Doing any more than hanging that one thing would feel like she owns the place. Like she actually
lives
here.
She does, of course. But reality has never been her strong suit.
"Hullo, bird," she says in her best Mister Snuffleupagus. She taps the crow skeleton – which she crucified on to some popsicle sticks with fishing line and twistties. The dead bird spins lazily in the afternoon light.
Louis assured her that the bird skeleton was disgusting and that it did not belong in the trailer, much less above the kitchen sink where they wash dishes.
She told him it's the only thing she wants in this place, it's the only thing she really
has
in this place, and that were he to try to remove it, she would sit on his chest while he slept and smash his balls flat with a ball peen hammer. Miriam further assured him that this was
why
that hammer earned that name, because it was for smashing both
balls
and
peens
, so he should take great caution.
They haven't been getting along.
They'd been lovers. He was gentle and sweet. He convinced her to stay in Jersey. He used some of his saved-up money to buy a place, said they could live there, said it'd be fine because he wasn't here all that often what with his long hauls up and down the East Coast and oh, hey, she could get a job and start to settle down and and blah blah blah normalcy–
Miriam doesn't want to think about it.
Her head gash throbs. She touches it with a finger. Sticky. Mealy. Pink fluid, not red, wets her fingertip.
Can't help poking the wound.
Once, hope bloomed that she and Louis could make a real go of it. But hope turned to resentment and it wasn't long before the Airstream felt less like a place to settle down and more like a tin-can tomb.
Now they're roommates. And friends. And enemies. And every once in a while she still gets that urge and she climbs on top of him like a little girl in a big saddle and they share a mercy fuck. Maybe the mercy's for him. Maybe it's for her.
Who knows. Who cares.
Louis is gone two weeks out of every three.
This is one of his "gone" weeks.
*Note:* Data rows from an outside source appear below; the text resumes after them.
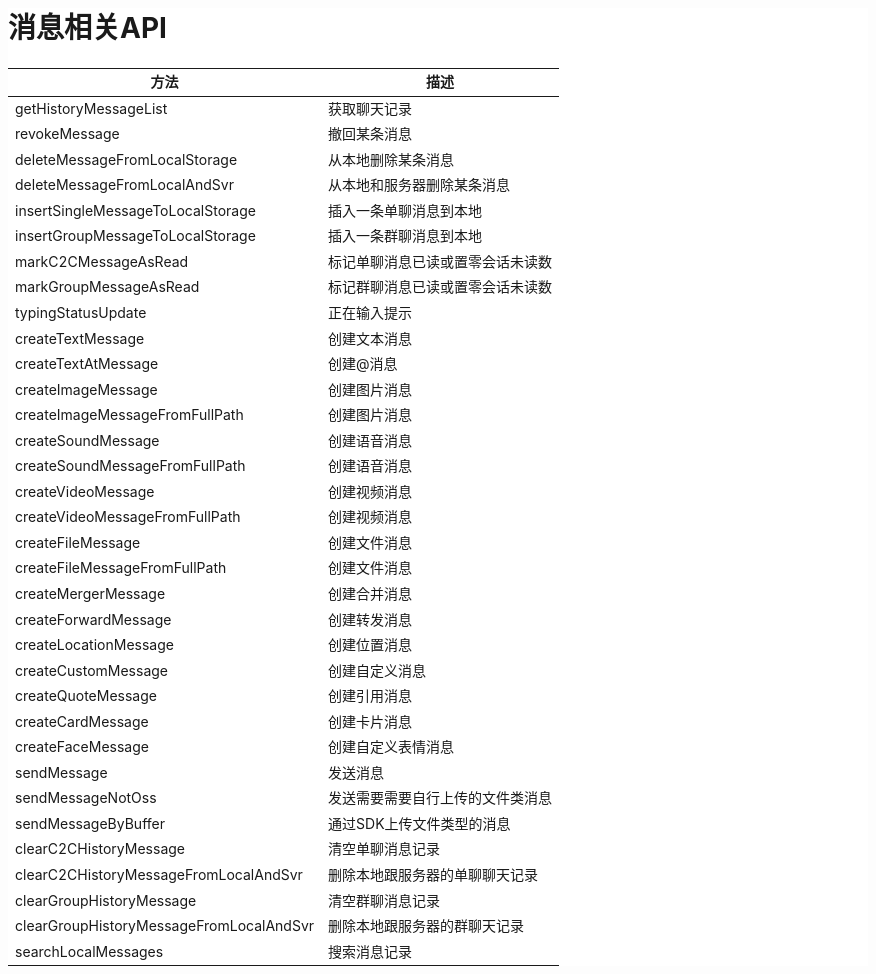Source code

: # 消息相关API

| 方法                                    | 描述                             |
| --------------------------------------- | -------------------------------- |
| getHistoryMessageList                   | 获取聊天记录                     |
| revokeMessage                           | 撤回某条消息                     |
| deleteMessageFromLocalStorage           | 从本地删除某条消息               |
| deleteMessageFromLocalAndSvr            | 从本地和服务器删除某条消息       |
| insertSingleMessageToLocalStorage       | 插入一条单聊消息到本地           |
| insertGroupMessageToLocalStorage        | 插入一条群聊消息到本地           |
| markC2CMessageAsRead                    | 标记单聊消息已读或置零会话未读数 |
| markGroupMessageAsRead                  | 标记群聊消息已读或置零会话未读数 |
| typingStatusUpdate                      | 正在输入提示                     |
| createTextMessage                       | 创建文本消息                     |
| createTextAtMessage                     | 创建@消息                        |
| createImageMessage                      | 创建图片消息                     |
| createImageMessageFromFullPath          | 创建图片消息                     |
| createSoundMessage                      | 创建语音消息                     |
| createSoundMessageFromFullPath          | 创建语音消息                     |
| createVideoMessage                      | 创建视频消息                     |
| createVideoMessageFromFullPath          | 创建视频消息                     |
| createFileMessage                       | 创建文件消息                     |
| createFileMessageFromFullPath           | 创建文件消息                     |
| createMergerMessage                     | 创建合并消息                     |
| createForwardMessage                    | 创建转发消息                     |
| createLocationMessage                   | 创建位置消息                     |
| createCustomMessage                     | 创建自定义消息                   |
| createQuoteMessage                      | 创建引用消息                     |
| createCardMessage                       | 创建卡片消息                     |
| createFaceMessage                       | 创建自定义表情消息               |
| sendMessage                             | 发送消息                         |
| sendMessageNotOss                       | 发送需要需要自行上传的文件类消息 |
| sendMessageByBuffer                     | 通过SDK上传文件类型的消息 |
| clearC2CHistoryMessage                  | 清空单聊消息记录                 |
| clearC2CHistoryMessageFromLocalAndSvr   | 删除本地跟服务器的单聊聊天记录   |
| clearGroupHistoryMessage                | 清空群聊消息记录                 |
| clearGroupHistoryMessageFromLocalAndSvr | 删除本地跟服务器的群聊天记录     |
| searchLocalMessages                     | 搜索消息记录                     |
But it's ending now. He could be home at any point. She smells the air. No Old Spice – the old Old Spice, not the new Old Spice, which smells to her like the urinal cake in a Ukranian bathhouse.
The longer he stays gone, the less that smell lingers.
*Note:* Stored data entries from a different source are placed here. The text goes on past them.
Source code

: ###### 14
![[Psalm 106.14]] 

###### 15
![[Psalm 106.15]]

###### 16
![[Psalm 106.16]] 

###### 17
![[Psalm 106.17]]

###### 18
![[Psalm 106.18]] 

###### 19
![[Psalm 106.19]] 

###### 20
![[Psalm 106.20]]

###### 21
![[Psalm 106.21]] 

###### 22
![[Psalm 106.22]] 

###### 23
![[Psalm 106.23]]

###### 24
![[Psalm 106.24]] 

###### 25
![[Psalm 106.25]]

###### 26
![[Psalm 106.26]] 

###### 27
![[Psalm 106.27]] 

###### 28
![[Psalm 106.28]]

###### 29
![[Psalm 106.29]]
Just when it's all gone she knows it's time for him to return.
She goes outside to have a cigarette.
No smoking in the house
, he said to her.
It's not a house
, she replied.
But it's a home
, was his response.
Her answer to that was a gagging noise, finger thrust deep throat.
FIVE
Tweak
Miriam sits next to the dead marigolds, smoking cigarette after cigarette, thinking that just one more will cure her of the tightness in her chest, will help her breathe a little easier. She flicks ash into the gnome's broken head.
Hours pass.
Evening comes. Still light out. Cicadas give way to crickets. A breeze stifles her sweat.
It isn't long before the first scavenger – an ugly human dingo, a mangy man-coyote – comes sniffing around. One of her neighbors. One she hasn't yet met.
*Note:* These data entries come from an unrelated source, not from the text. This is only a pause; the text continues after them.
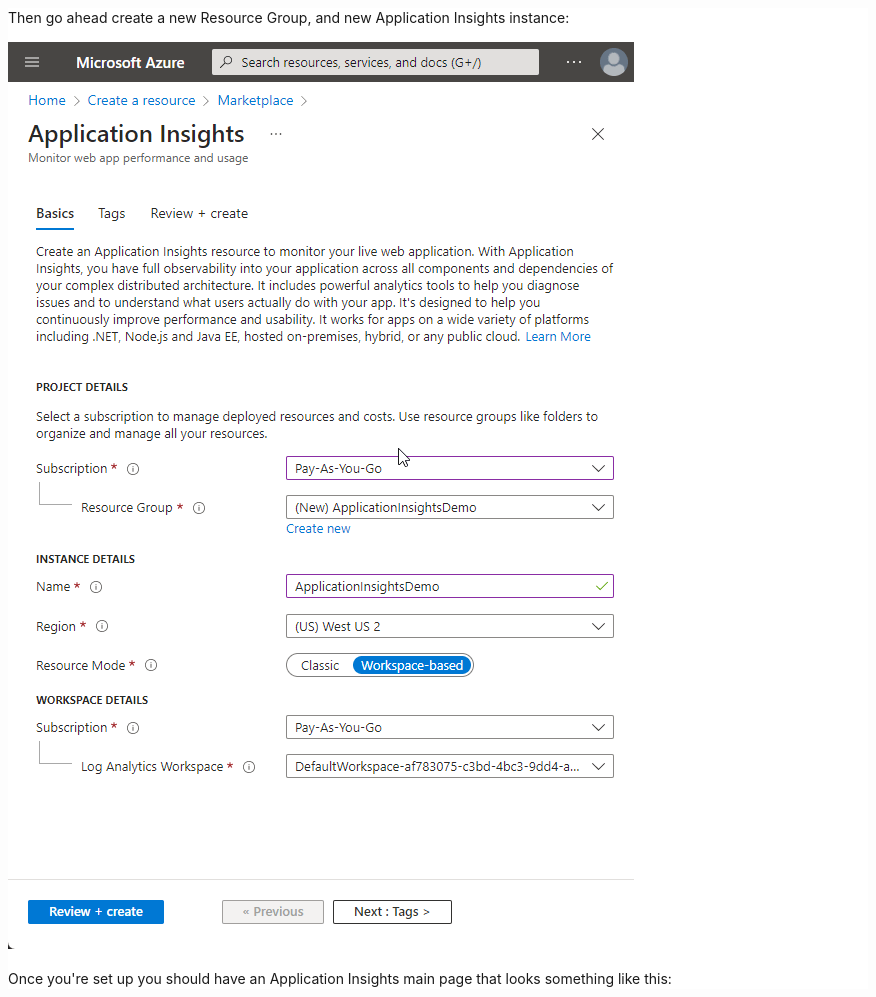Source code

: 
Then go ahead create a new Resource Group, and new Application Insights instance:

![](ApplicationInsightsAzure2.png)

Once you're set up you should have an Application Insights main page that looks something like this:
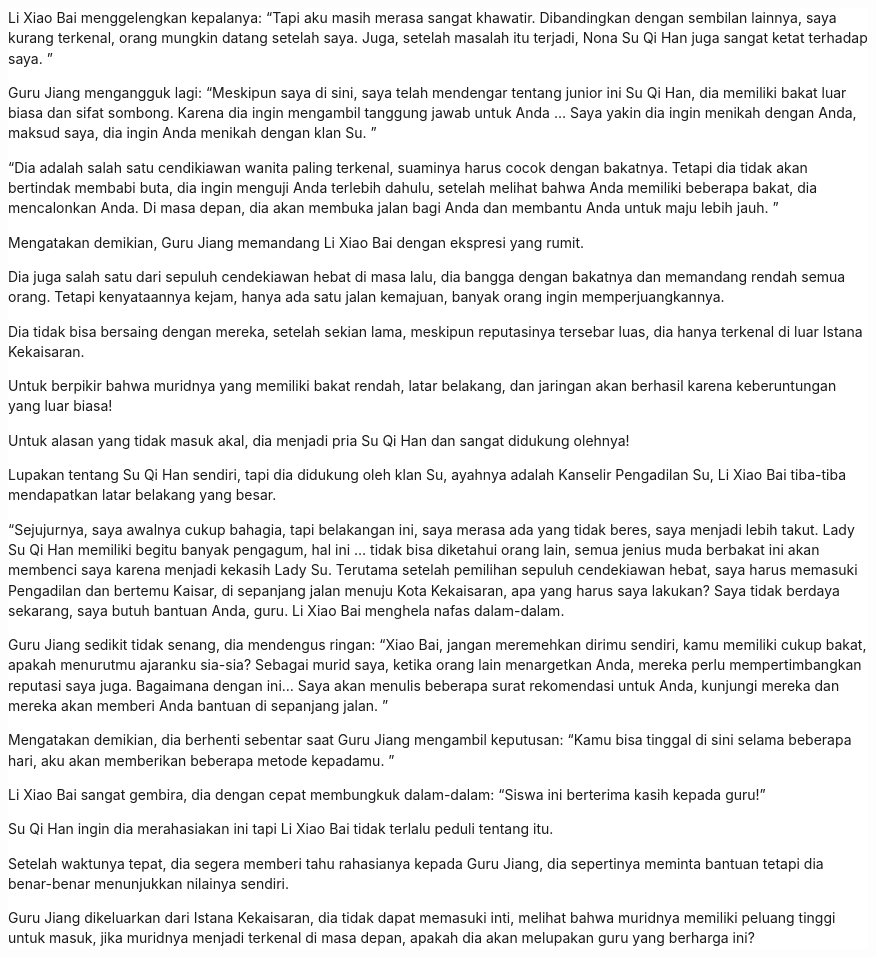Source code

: Li Xiao Bai menggelengkan kepalanya: “Tapi aku masih merasa sangat khawatir. Dibandingkan dengan sembilan lainnya, saya kurang terkenal, orang mungkin datang setelah saya. Juga, setelah masalah itu terjadi, Nona Su Qi Han juga sangat ketat terhadap saya. ”

Guru Jiang mengangguk lagi: “Meskipun saya di sini, saya telah mendengar tentang junior ini Su Qi Han, dia memiliki bakat luar biasa dan sifat sombong. Karena dia ingin mengambil tanggung jawab untuk Anda … Saya yakin dia ingin menikah dengan Anda, maksud saya, dia ingin Anda menikah dengan klan Su. ”

“Dia adalah salah satu cendikiawan wanita paling terkenal, suaminya harus cocok dengan bakatnya. Tetapi dia tidak akan bertindak membabi buta, dia ingin menguji Anda terlebih dahulu, setelah melihat bahwa Anda memiliki beberapa bakat, dia mencalonkan Anda. Di masa depan, dia akan membuka jalan bagi Anda dan membantu Anda untuk maju lebih jauh. ”

Mengatakan demikian, Guru Jiang memandang Li Xiao Bai dengan ekspresi yang rumit.

Dia juga salah satu dari sepuluh cendekiawan hebat di masa lalu, dia bangga dengan bakatnya dan memandang rendah semua orang. Tetapi kenyataannya kejam, hanya ada satu jalan kemajuan, banyak orang ingin memperjuangkannya.

Dia tidak bisa bersaing dengan mereka, setelah sekian lama, meskipun reputasinya tersebar luas, dia hanya terkenal di luar Istana Kekaisaran.

Untuk berpikir bahwa muridnya yang memiliki bakat rendah, latar belakang, dan jaringan akan berhasil karena keberuntungan yang luar biasa!



Untuk alasan yang tidak masuk akal, dia menjadi pria Su Qi Han dan sangat didukung olehnya!

Lupakan tentang Su Qi Han sendiri, tapi dia didukung oleh klan Su, ayahnya adalah Kanselir Pengadilan Su, Li Xiao Bai tiba-tiba mendapatkan latar belakang yang besar.

“Sejujurnya, saya awalnya cukup bahagia, tapi belakangan ini, saya merasa ada yang tidak beres, saya menjadi lebih takut. Lady Su Qi Han memiliki begitu banyak pengagum, hal ini … tidak bisa diketahui orang lain, semua jenius muda berbakat ini akan membenci saya karena menjadi kekasih Lady Su. Terutama setelah pemilihan sepuluh cendekiawan hebat, saya harus memasuki Pengadilan dan bertemu Kaisar, di sepanjang jalan menuju Kota Kekaisaran, apa yang harus saya lakukan? Saya tidak berdaya sekarang, saya butuh bantuan Anda, guru. Li Xiao Bai menghela nafas dalam-dalam.

Guru Jiang sedikit tidak senang, dia mendengus ringan: “Xiao Bai, jangan meremehkan dirimu sendiri, kamu memiliki cukup bakat, apakah menurutmu ajaranku sia-sia? Sebagai murid saya, ketika orang lain menargetkan Anda, mereka perlu mempertimbangkan reputasi saya juga. Bagaimana dengan ini… Saya akan menulis beberapa surat rekomendasi untuk Anda, kunjungi mereka dan mereka akan memberi Anda bantuan di sepanjang jalan. ”

Mengatakan demikian, dia berhenti sebentar saat Guru Jiang mengambil keputusan: “Kamu bisa tinggal di sini selama beberapa hari, aku akan memberikan beberapa metode kepadamu. ”

Li Xiao Bai sangat gembira, dia dengan cepat membungkuk dalam-dalam: “Siswa ini berterima kasih kepada guru!”

Su Qi Han ingin dia merahasiakan ini tapi Li Xiao Bai tidak terlalu peduli tentang itu.

Setelah waktunya tepat, dia segera memberi tahu rahasianya kepada Guru Jiang, dia sepertinya meminta bantuan tetapi dia benar-benar menunjukkan nilainya sendiri.

Guru Jiang dikeluarkan dari Istana Kekaisaran, dia tidak dapat memasuki inti, melihat bahwa muridnya memiliki peluang tinggi untuk masuk, jika muridnya menjadi terkenal di masa depan, apakah dia akan melupakan guru yang berharga ini?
He's lean, rangy, got a funny tilt-and-bounce to him like he's hearing music nobody else can hear. Long brown hair pulled tight at the sides and bound with a rubber band at the top.
She sees the marks up his arms where he's been picking. Notes the teeth; none are missing but, judging by their color and consistency, it won't be long before they start breaking off like icicles.
The cat piss smell is hard to miss, too.
He's one of the tweakers. She doesn't recognize him, but that's normal – they've got a rotating bunch coming in and out of there.